In an elementary topos, can we conclude that the power object functor $P:\mathcal{E}\to\mathcal{E}^\text{op}$ is faithful, i.e. if $Pf=Pg:PY\to PX$ then $f=g:X\to Y$?
Scroll down for (incomplete) textbook proof!
If $f\neq g$ then the equalizer of $f$ and $g$ must be different from $X$, but I don't see directly how that would help.
My idea was the following:
We can construct the singleton map $\{\cdot\}_Y:Y\to PY$. Then I believe that we can construct $\ulcorner x\in Pf(\{y\})\urcorner$ as a subobject of $X\times Y$ hence we have a map $f':X\to PY$ constructed from $Pf$. For this map, the subobject $\ulcorner f'(x)\text{ is singleton}\urcorner$ should be equal to $X$ (but I don't know how to prove it). Now I wonder if this suffices, i.e. when we have $f,g:X\to Y$ with $\ulcorner f(x)\in f'(x)\urcorner$ and $\ulcorner g(x)\in f'(x)\urcorner$ both equal to $X$ (i.e. true on all of $X$), would $f=g$ follow from here?
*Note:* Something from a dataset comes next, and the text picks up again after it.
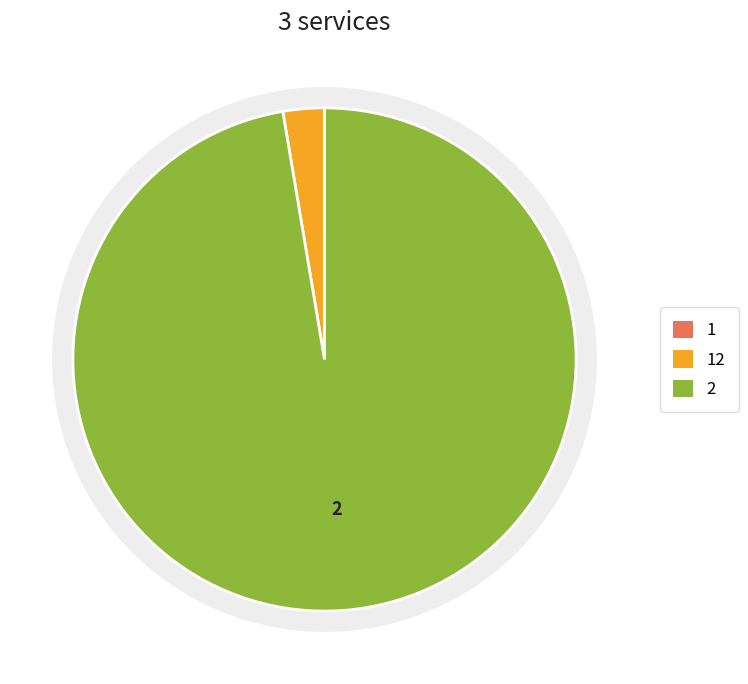

What percentage is the 12 slice, to the nearest percent?

3%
Or in other words, given a map $f':X\to PY$, can we construct $f'':X'\to Y$, where $X'$ is the subobject $\ulcorner f'(x)\text{ is singleton}\urcorner$, with the property $\ulcorner f''(x)\in f(x)\urcorner$, something like choice for singletons?
[EDIT] I Found a proof in Sheaves In Geometry And Logic:
But there is still some argument left out. Overall, it seems not too far from my own thoughts. But I still fail to put everything together.
Best Answer
This answer is probably not what you want, but I felt that it might still be interesting. Because every elementary topos supports constructive reasoning via its "internal language", it is enough to give a constructive proof of the set/type-theoretic naive element-based analog:
Let $x \in X$. By definition, we have $x \in (Pf)(\{f(x)\})$. By $Pf = Pg$, we also have $x \in (Pg)(\{f(x)\})$. By definition, this amounts to $g(x) \in \{f(x)\}$, so $f(x) = g(x)$.